17.5 No omission or delay on the part of the Company or the Customer in exercising any right, power or privilege under the Contract shall operate as a waiver by it or of any right to exercise it in future or of any other of its rights under the Contract.
17.6 Except as expressly provided in the Contract, the rights and remedies contained in the Contract are cumulative and shall be in addition to every other right or remedy provided by law or otherwise.
17.7 The Company shall be entitled to assign the whole or any part of its rights or obligations under the Contract, or to sub-contract the whole or any part of its obligations under the Contract without the prior written consent of the Customer.
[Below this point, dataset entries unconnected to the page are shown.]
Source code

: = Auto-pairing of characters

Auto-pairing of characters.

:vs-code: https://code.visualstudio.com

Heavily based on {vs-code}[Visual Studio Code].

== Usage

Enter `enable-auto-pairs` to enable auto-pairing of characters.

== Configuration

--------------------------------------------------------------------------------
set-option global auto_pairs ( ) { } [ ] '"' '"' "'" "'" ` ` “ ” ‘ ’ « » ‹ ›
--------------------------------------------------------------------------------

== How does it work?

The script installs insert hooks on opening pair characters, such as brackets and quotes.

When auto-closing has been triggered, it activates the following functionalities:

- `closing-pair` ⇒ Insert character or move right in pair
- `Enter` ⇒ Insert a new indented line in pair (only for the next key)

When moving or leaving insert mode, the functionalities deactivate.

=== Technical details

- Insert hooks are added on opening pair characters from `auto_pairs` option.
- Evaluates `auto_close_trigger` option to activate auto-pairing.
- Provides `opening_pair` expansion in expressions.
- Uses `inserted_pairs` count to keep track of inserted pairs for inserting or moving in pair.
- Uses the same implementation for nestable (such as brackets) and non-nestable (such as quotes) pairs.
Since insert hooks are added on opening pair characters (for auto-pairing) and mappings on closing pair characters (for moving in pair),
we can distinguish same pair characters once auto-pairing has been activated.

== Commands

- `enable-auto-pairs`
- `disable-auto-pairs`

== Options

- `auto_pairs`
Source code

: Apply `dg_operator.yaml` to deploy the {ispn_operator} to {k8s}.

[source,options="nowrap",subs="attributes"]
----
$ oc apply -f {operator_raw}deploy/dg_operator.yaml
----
17.8 The Customer shall not be entitled to assign the whole or any part of its rights or obligations under the Contract without the express prior written consent of the Seller.
17.9 Any notice required to be sent under the Contract will be properly served if sent in writing:
17.9.1 by hand, in which case such notice shall be deemed to be served at the time of delivery where it is delivered on a Working Day, and at 9 a.m. on the first Working Day following the day of delivery if it was not delivered on a Working Day; or
17.9.2 by first class or recorded delivery post to any current address of the party in question specified in the Contract Documentation (or such other address as the parties may notify to each other from time to time) in which case such notice will be deemed to have been served two Working Days after the date of posting.
17.10 English law shall govern the construction and operation of the Contract and the Company and the Customer each agrees to submit to the exclusive jurisdiction and procedure of the English courts (except that if the Customer is a Consumer living in Scotland he can bring legal proceedings in respect of the Services in either the Scottish or the English courts, or if the Customer is a Consumer living in Northern Ireland, he can bring legal proceedings in respect of the Services in either the Northern Irish or the English courts).